The following story is taken from the Walnut Street Messenger, the official paper of the Church of the Brethren of North Manchester, and will be of interest to many people of North Manchester. The picture and story is used through the courtesy of the paper, the historical part of the sketch having been prepared by Otho Winger, president of Manchester college. It follows:
Not many towns as old as North Manchester and not many churches as old as the Manchester Church of the Brethren have a living link connecting them with their very first history. The first white child born in North Manchester is still living. She is Phoebe Ann Butterbaugh. She has lived more years in and about North Manchester than any other living citizen.
The first house in North Manchester was built by Peter Ogan in the spring or summer of 1836. Andrew Jackson was then president of the United States. The northern part of Indiana was almost an unbroken forest, inhabited by Indians and wild animals. But sturdy pioneers came pouring in from the east in the later thirties.
Among the first to arrive was Joseph Harter and his son, Eli, from Preble county, Ohio. In September, 1836, Eli Harter built the second house in North Manchester. It was but a log cabin, on the banks of Eel River, on the south side of what is now Main street. Here, on October 27, 1836, Phoebe Ann Harter was born.
The Harters were members of the Church of the Brethren when they came. Other members settled near--the Swanks, the Ulreys, Cripes and Metzgers. Elders Daniel Cripe, Jacob Miller, William Moss and others made visits and held meetings. In 1838 the Manchester Church of the Brethren was organized, and Joseph Harter was chosen the first minister. Soon after this he was ordained, and though other ministers moved in, he continued as senior elder until his death, February 25, 1861. His preaching was generally in Dutch, mostly exhortations.

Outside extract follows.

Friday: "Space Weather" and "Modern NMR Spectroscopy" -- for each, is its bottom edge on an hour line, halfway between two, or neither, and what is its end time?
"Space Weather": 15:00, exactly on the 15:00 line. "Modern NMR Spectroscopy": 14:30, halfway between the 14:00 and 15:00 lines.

He had some important part in the councils of the church and committee work.
When Phoebe Ann was less than one year old, Eli Harter entered a farm two miles west of North Manchester, known in recent years as the Crill farm. Here she lived until sixteen, when the Harters moved fro one year south of Wabash. In 1853 she was married to David S.T. Butterbaugh. He had come from Union, Ohio, where he was born in 1833. They went to housekeeping on the Harter farm, two miles west of town. In 1854 they moved two miles further west to what is now the Lyman Metzger farm. Here they lived for 33 years when in 1888 they moved to the east end of Seventh street, North Manchester. Brother Butterbaugh passed away in 1902. Though a layman, he took much interest in the church. He was church clerk and Gospel Messenger reporter for many years. At the same time he was district treasurer for Middle Indiana. In the seventies when the Manchester church was growing rapidly, he was active in achieving results for the Kingdom.